BEGIN Provided material

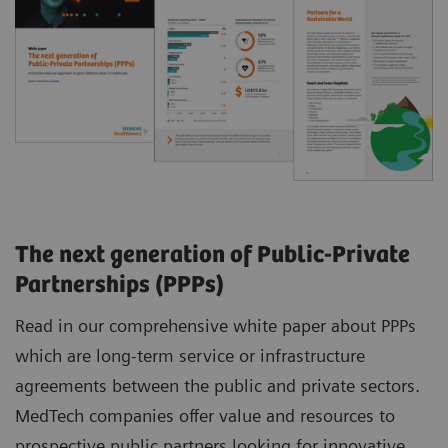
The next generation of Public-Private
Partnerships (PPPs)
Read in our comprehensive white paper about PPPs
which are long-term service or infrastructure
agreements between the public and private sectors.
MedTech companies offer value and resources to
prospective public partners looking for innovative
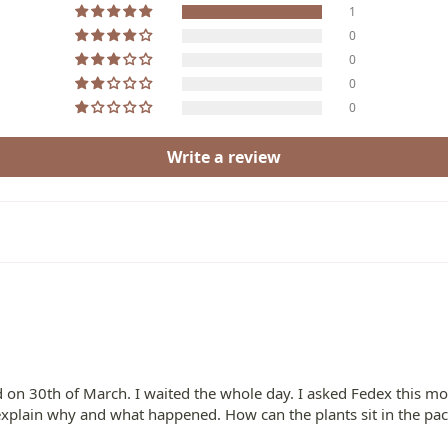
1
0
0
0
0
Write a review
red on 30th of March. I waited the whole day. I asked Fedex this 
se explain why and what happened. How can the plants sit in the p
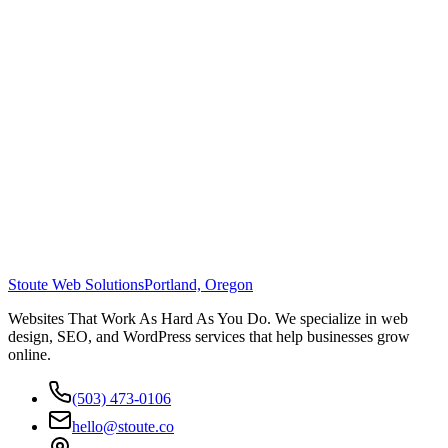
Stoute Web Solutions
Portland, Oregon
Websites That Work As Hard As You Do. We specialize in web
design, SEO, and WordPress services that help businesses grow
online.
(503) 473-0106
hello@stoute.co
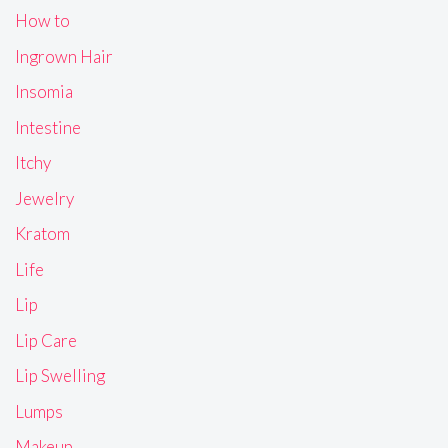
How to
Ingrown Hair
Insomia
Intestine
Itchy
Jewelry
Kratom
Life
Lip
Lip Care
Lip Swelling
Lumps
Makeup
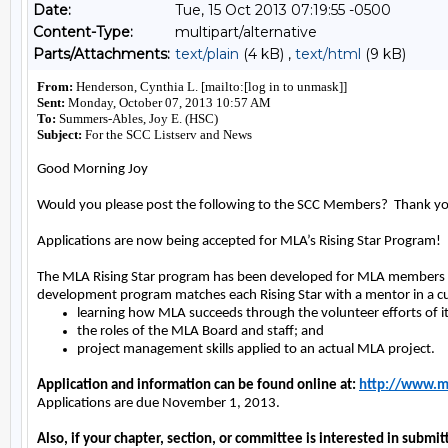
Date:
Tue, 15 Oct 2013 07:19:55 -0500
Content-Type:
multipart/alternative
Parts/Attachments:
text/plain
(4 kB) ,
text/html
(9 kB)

END Provided material
BEGIN Provided material

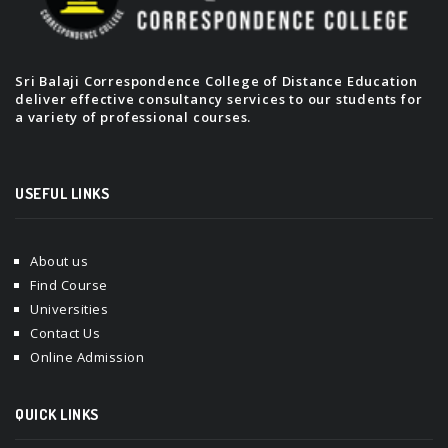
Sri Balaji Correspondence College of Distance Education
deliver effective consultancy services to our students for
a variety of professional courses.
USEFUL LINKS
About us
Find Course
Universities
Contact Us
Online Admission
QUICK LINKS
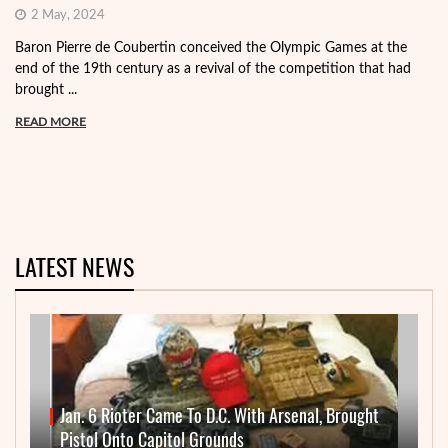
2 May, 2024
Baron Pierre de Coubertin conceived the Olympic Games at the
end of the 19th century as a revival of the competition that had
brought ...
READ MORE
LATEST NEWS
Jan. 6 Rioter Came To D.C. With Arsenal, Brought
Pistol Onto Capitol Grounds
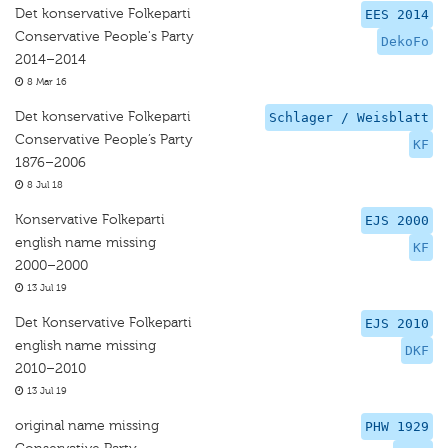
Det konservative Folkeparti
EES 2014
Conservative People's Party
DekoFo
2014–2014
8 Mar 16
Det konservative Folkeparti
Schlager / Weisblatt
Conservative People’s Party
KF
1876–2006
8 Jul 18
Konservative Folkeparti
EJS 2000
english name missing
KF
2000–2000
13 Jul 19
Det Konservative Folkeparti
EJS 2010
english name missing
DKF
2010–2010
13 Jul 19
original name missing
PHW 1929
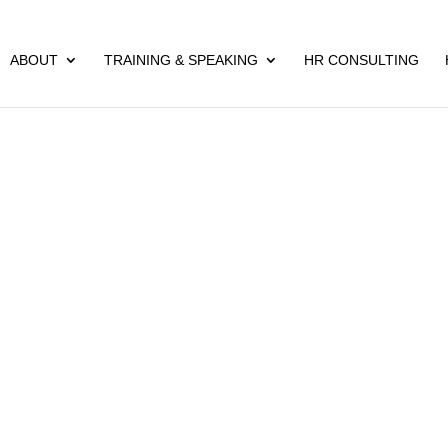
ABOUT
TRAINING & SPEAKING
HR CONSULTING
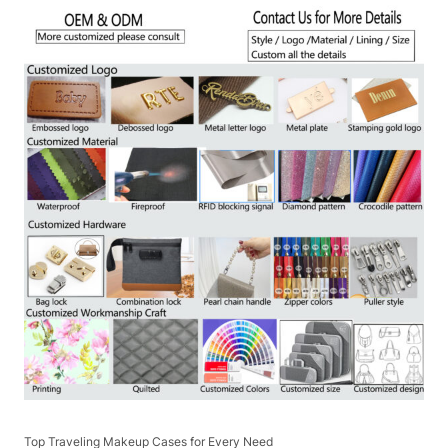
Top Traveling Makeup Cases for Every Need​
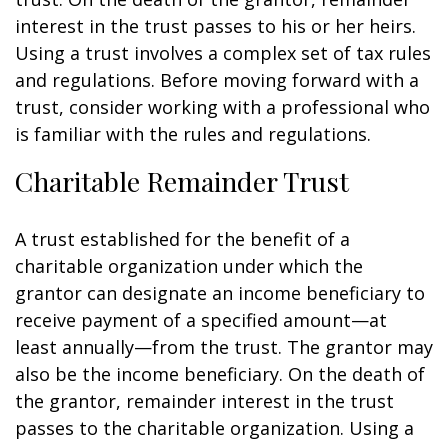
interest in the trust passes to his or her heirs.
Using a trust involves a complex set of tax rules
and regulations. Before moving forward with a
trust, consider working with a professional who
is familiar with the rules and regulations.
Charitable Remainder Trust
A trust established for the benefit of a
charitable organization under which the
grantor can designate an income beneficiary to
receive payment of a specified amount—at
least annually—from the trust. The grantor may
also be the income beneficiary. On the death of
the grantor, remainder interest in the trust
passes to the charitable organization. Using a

END Provided material

What to produce:
Copy the lines in the rows above exactly, from the line containing "interest in the trust passes" through the line containing "A trust established for the benefit of a", including both.

Result of this task:
interest in the trust passes to his or her heirs.
Using a trust involves a complex set of tax rules
and regulations. Before moving forward with a
trust, consider working with a professional who
is familiar with the rules and regulations.
Charitable Remainder Trust
A trust established for the benefit of a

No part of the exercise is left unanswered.